Xu Chang, Nezami Ranjbar Mohammad R, Wu Zhong, DiCarlo John, Wang Yexun
Life Science Research and Foundation, Qiagen Sciences, Inc., 6951 Executive Way, Frederick, Maryland, 21703, USA.
BMC Genomics. 2017 Jan 3;18(1):5. doi: 10.1186/s12864-016-3425-4.

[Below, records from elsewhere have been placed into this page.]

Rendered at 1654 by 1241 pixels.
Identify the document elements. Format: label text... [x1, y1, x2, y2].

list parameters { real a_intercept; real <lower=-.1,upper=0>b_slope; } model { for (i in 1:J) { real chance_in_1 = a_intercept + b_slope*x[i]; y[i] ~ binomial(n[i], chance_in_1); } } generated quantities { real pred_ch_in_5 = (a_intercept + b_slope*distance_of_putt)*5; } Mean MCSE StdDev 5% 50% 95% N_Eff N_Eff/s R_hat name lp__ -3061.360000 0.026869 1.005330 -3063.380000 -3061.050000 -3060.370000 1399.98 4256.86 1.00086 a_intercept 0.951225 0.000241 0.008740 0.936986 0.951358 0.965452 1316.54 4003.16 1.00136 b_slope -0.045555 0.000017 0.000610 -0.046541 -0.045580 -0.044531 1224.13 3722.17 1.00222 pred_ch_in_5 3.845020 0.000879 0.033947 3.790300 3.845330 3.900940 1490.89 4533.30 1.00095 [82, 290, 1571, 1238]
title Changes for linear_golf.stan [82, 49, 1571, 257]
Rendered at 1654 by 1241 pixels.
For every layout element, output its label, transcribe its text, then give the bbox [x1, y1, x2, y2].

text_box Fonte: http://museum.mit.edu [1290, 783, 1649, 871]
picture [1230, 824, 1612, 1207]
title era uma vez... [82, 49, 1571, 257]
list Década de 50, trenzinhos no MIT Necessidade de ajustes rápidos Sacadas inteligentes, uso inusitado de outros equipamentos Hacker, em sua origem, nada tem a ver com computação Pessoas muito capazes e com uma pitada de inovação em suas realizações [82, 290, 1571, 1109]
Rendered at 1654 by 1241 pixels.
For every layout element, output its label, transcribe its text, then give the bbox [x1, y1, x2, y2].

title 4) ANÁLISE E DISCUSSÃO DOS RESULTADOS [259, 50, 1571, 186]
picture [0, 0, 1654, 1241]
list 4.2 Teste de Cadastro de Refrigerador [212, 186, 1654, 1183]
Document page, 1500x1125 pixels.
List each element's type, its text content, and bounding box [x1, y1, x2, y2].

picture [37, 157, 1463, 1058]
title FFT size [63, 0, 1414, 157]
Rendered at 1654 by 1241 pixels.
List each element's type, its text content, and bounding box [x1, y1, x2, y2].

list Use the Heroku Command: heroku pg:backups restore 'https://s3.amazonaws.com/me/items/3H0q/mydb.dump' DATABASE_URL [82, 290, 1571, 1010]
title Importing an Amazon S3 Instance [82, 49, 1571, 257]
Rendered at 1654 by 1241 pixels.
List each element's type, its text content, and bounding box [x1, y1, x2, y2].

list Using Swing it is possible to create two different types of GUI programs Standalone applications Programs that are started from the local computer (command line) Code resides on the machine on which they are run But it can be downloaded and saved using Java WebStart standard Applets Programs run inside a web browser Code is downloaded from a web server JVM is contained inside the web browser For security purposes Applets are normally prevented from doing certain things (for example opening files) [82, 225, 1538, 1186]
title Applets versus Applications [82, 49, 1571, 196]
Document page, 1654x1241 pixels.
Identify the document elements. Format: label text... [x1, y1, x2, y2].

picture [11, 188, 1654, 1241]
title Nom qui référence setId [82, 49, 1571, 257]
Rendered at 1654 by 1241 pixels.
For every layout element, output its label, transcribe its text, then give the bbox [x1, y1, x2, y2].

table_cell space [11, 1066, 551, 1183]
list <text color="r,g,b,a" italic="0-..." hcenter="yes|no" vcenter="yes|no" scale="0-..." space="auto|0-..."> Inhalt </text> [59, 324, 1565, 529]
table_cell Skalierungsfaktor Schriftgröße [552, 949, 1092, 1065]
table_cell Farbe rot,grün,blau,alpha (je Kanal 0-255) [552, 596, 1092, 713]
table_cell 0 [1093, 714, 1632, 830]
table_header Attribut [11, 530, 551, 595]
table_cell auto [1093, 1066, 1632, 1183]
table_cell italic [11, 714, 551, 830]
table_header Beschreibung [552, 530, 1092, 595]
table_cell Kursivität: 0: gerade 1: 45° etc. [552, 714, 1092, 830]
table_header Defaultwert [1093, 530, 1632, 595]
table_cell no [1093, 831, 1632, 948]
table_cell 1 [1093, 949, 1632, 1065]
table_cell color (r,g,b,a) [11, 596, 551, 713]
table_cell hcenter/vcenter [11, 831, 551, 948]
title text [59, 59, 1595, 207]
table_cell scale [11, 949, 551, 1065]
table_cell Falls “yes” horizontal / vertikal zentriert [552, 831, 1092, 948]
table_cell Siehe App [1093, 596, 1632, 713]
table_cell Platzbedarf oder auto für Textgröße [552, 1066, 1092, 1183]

Detection of DNA mutations at very low allele fractions with high accuracy will significantly improve the effectiveness of precision medicine for cancer patients. To achieve this goal through next generation sequencing, researchers need a detection method that 1) captures rare mutation-containing DNA fragments efficiently in the mix of abundant wild-type DNA; 2) sequences the DNA library extensively to deep coverage; and 3) distinguishes low level true variants from amplification and sequencing errors with high accuracy. Targeted enrichment using PCR primers provides researchers with a convenient way to achieve deep sequencing for a small, yet most relevant region using benchtop sequencers. Molecular barcoding (or indexing) provides a unique solution for reducing sequencing artifacts analytically. Although different molecular barcoding schemes have been reported in recent literature, most variant calling has been done on limited targets, using simple custom scripts. The analytical performance of barcode-aware variant calling can be significantly improved by incorporating advanced statistical models.
We present here a highly efficient, simple and scalable enrichment protocol that integrates molecular barcodes in multiplex PCR amplification. In addition, we developed smCounter, an open source, generic, barcode-aware variant caller based on a Bayesian probabilistic model. smCounter was optimized and benchmarked on two independent read sets with SNVs and indels at 5 and 1% allele fractions. Variants were called with very good sensitivity and specificity within coding regions.
We demonstrated that we can accurately detect somatic mutations with allele fractions as low as 1% in coding regions using our enrichment protocol and variant caller.
以高精度检测极低等位基因分数下的DNA突变将显著提高癌症患者精准医疗的有效性。为了通过下一代测序实现这一目标,研究人员需要一种检测方法,该方法要能:1)在大量野生型DNA的混合物中高效捕获含罕见突变的DNA片段;2)对DNA文库进行广泛测序以达到深度覆盖;3)高精度地区分低水平的真实变异与扩增和测序错误。使用PCR引物进行靶向富集为研究人员提供了一种便捷的方法,可使用台式测序仪对一个小的但最相关的区域进行深度测序。分子条形码(或索引)为从分析上减少测序假象提供了独特的解决方案。尽管最近的文献报道了不同的分子条形码方案,但大多数变异检测是在有限的目标上使用简单的自定义脚本完成的。通过纳入先进的统计模型,可以显著提高条形码感知变异检测的分析性能。
我们在此展示了一种高效、简单且可扩展的富集方案,该方案在多重PCR扩增中整合了分子条形码。此外,我们开发了smCounter,这是一种基于贝叶斯概率模型的开源、通用、条形码感知变异检测工具。smCounter在两个独立的读集上进行了优化和基准测试,这些读集包含等位基因分数为5%和1%的单核苷酸变异(SNV)和插入缺失(indel)。在编码区域内以非常好的灵敏度和特异性检测到变异。
我们证明,使用我们的富集方案和变异检测工具,可以在编码区域准确检测到等位基因分数低至1%的体细胞突变。